WORK TO COMPLETE: Read the lines below and count those that have the word "pixels". Respond with the number only.
AVAILABLE DATA below:
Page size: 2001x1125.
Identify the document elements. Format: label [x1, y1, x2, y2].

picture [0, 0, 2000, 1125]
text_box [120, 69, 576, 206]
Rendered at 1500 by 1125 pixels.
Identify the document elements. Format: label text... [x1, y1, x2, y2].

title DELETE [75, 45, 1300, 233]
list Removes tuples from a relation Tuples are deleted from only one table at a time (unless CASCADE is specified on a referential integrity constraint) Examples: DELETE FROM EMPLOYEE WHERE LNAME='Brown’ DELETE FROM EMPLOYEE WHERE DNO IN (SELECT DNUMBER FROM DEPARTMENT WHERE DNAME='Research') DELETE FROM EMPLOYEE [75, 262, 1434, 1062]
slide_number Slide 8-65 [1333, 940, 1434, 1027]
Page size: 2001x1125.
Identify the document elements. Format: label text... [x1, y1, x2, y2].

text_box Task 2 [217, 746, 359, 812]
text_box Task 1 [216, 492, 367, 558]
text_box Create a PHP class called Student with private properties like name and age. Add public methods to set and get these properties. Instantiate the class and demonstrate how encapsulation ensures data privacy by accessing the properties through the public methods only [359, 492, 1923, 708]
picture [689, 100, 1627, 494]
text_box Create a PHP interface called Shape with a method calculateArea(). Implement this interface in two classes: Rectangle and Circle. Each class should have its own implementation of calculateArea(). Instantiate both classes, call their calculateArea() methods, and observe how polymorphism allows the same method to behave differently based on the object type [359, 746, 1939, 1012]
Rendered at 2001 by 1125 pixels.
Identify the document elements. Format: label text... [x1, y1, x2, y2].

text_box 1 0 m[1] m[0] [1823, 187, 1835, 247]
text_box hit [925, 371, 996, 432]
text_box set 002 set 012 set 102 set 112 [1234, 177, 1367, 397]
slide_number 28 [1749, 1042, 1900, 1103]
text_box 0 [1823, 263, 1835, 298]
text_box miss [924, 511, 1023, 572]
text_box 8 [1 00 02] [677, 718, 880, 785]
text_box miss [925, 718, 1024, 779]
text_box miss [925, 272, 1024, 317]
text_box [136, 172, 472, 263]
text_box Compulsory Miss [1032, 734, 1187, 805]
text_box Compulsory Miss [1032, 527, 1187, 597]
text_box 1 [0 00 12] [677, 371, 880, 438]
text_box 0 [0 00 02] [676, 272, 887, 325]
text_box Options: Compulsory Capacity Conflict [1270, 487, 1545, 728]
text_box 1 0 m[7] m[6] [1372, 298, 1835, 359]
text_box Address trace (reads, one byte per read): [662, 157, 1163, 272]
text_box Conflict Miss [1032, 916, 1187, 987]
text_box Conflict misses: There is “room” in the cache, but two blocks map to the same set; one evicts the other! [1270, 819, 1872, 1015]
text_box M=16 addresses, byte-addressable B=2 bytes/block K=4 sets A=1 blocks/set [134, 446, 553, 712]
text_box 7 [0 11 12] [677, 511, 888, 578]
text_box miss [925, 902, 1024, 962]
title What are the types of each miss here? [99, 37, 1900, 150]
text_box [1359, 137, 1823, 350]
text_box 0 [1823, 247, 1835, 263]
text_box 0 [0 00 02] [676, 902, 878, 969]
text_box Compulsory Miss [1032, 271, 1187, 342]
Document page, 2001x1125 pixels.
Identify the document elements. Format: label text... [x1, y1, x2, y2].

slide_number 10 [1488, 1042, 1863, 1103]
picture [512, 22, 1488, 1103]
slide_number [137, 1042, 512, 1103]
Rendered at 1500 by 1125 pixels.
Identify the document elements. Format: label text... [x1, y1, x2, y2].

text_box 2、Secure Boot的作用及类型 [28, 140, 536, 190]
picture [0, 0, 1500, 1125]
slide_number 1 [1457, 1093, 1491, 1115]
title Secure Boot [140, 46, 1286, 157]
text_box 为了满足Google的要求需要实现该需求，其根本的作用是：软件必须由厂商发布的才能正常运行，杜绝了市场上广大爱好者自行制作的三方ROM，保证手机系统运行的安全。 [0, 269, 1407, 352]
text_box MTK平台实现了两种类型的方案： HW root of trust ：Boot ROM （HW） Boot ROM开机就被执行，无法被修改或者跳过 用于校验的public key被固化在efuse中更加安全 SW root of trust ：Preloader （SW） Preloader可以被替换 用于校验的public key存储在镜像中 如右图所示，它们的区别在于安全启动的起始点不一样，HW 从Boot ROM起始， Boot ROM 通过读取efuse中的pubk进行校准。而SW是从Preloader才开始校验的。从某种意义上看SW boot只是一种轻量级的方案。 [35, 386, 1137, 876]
End of AVAILABLE DATA.
YOUR SOLUTION: 4